И маятник качнулся… - Страница 27
Страх бьется под кожей жидким огнем. Я не хочу уходить, но если я и в самом деле должен это сделать, то почему, во имя всего Сущего, я должен провести последние минуты жизни в нелепом ожидании? Как трудно… Ну почему они тянут?

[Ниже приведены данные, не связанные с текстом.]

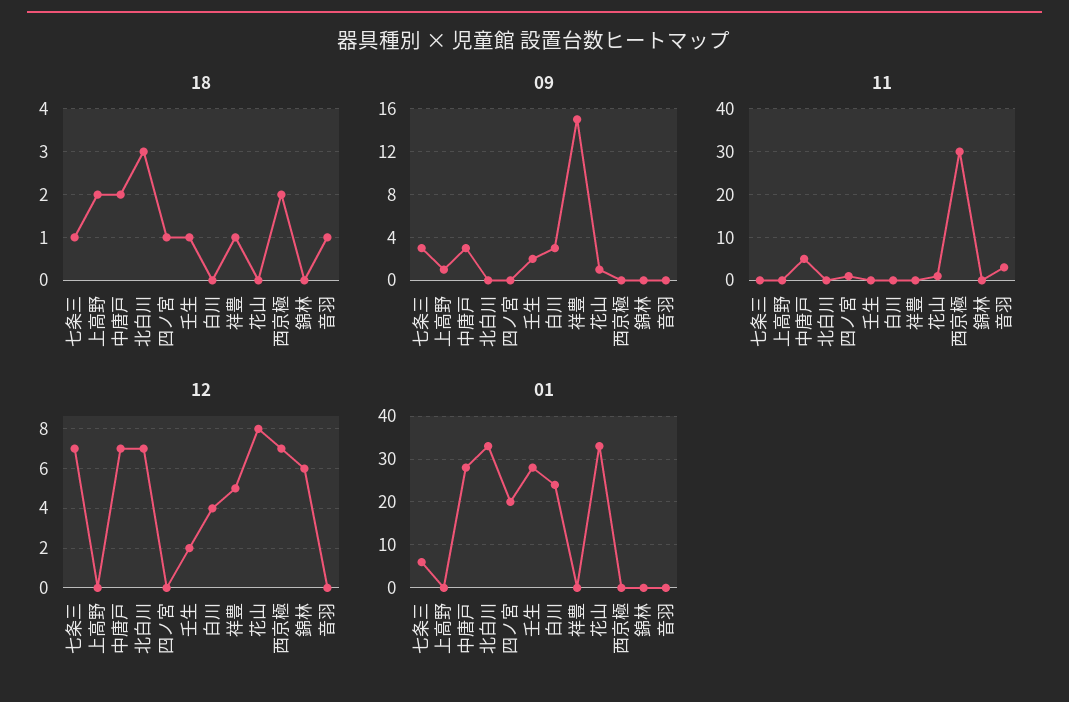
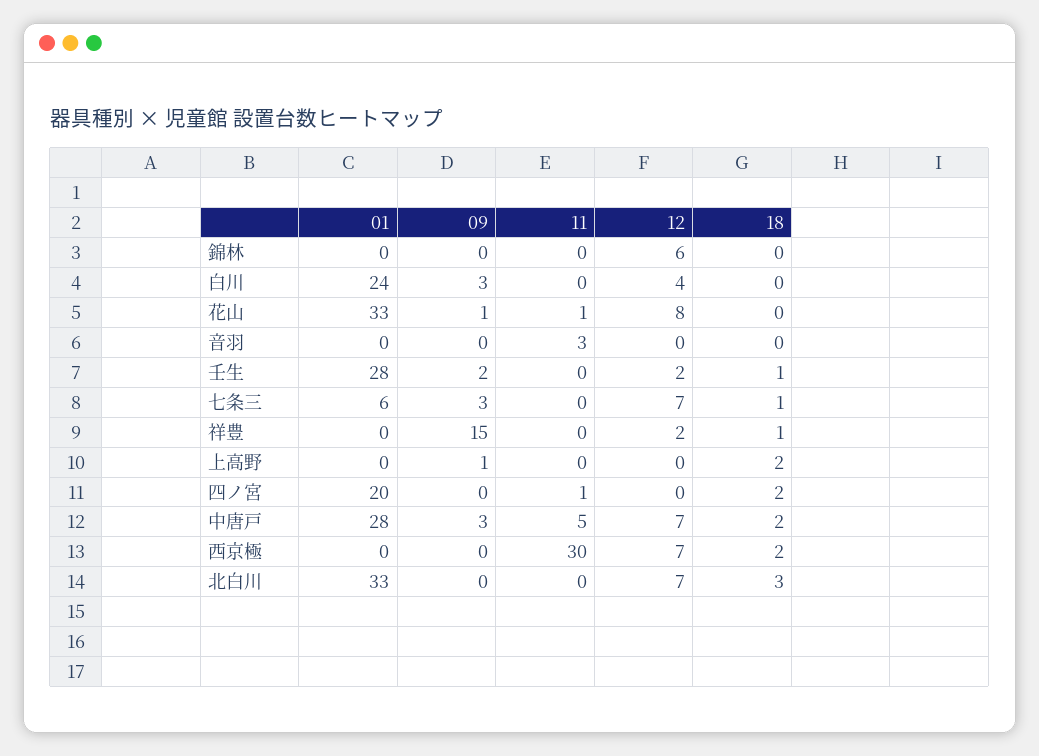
  {
    "18": {
      "七条三": 1,
      "上高野": 2,
      "中唐戸": 2,
      "北白川": 3,
-     "四ノ宮": 1,
+     "四ノ宮": 2,
      "壬生": 1,
      "白川": 0,
      "祥豊": 1,
      "花山": 0,
      "西京極": 2,
      "錦林": 0,
-     "音羽": 1
+     "音羽": 0
    },
    "09": {
      "七条三": 3,
      "上高野": 1,
      "中唐戸": 3,
      "北白川": 0,
      "四ノ宮": 0,
      "壬生": 2,
      "白川": 3,
      "祥豊": 15,
      "花山": 1,
      "西京極": 0,
      "錦林": 0,
      "音羽": 0
    },
    "11": {
      "七条三": 0,
      "上高野": 0,
      "中唐戸": 5,
      "北白川": 0,
      "四ノ宮": 1,
      "壬生": 0,
      "白川": 0,
      "祥豊": 0,
      "花山": 1,
      "西京極": 30,
      "錦林": 0,
      "音羽": 3
    },
    "12": {
      "七条三": 7,
      "上高野": 0,
      "中唐戸": 7,
      "北白川": 7,
      "四ノ宮": 0,
      "壬生": 2,
      "白川": 4,
-     "祥豊": 5,
+     "祥豊": 2,
      "花山": 8,
      "西京極": 7,
      "錦林": 6,
      "音羽": 0
    },
    "01": {
      "七条三": 6,
      "上高野": 0,
      "中唐戸": 28,
      "北白川": 33,
      "四ノ宮": 20,
      "壬生": 28,
      "白川": 24,
      "祥豊": 0,
      "花山": 33,
      "西京極": 0,
      "錦林": 0,
      "音羽": 0
    }
  }

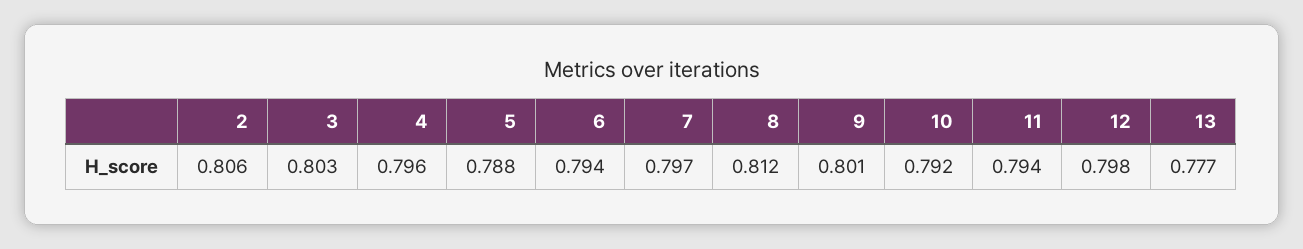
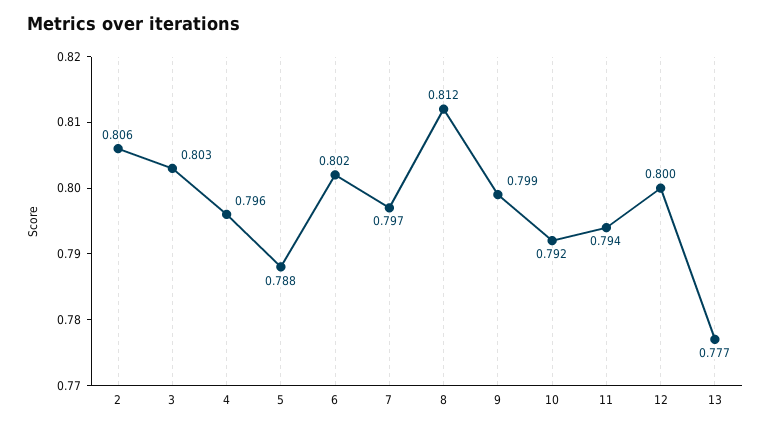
  {
    "2": 0.806,
    "3": 0.803,
    "4": 0.796,
    "5": 0.788,
-   "6": 0.794,
+   "6": 0.802,
    "7": 0.797,
    "8": 0.812,
-   "9": 0.801,
+   "9": 0.799,
    "10": 0.792,
    "11": 0.794,
-   "12": 0.798,
+   "12": 0.8,
    "13": 0.777
  }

Староста все лопотал, багровея от осознания неожиданного статуса исполнителя королевской воли. Меня никто ни о чем не спрашивал – на деревенской сходке преступники права голоса не имеют. Как же они смешны, прямо как дети, получившие в руки игрушку, о которой могли только мечтать! Потому и не торопятся с исполнением приговора. Не наигрались… Ну ладно, хватит! Не знаю, как им, а мне уже стало жарко. И голова трещит – хорошо мне гном приложил. Душевно… Стоп! Гном?! Нет, это становится уже дурацкой традицией! Почему все мои беды начинаются с появлением этих недомерков? Я даже дернулся от возмущения, чем отвлек толпу от созерцания вещающего прописные истины старосты. Тот недовольно посмотрел в мою сторону и предположил, что убийце – то есть мне – уже не терпится проститься с жизнью. Эти слова были встречены селянами с воодушевлением – в самом деле, доколе еще торчать на горячем солнце? Прибить мерзавца, выпить за здравие справедливейшего из королей, да и разойтись по своим делам…
– …И властью, данной мне королевским указом, я приговариваю жестокого убийцу к смерти через побитие камнями! – завершил староста свою безразмерную речь.
Камнями? Мило. Лучше бы повесили, честное слово! Минута (а при удачном стечении обстоятельств – мгновение), и я свободен от идиотского времяпрепровождения в компании деревенских палачей. Навсегда свободен. А теперь что? Сколько мне придется терпеть? Вон, уже и тачку прикатили. Полнехонькая… Хорошо хоть камни речные, гладкие – и кидать их удобнее, и крови почти не будет… Ну, кто первый? Оскорбленный муж? Ну конечно!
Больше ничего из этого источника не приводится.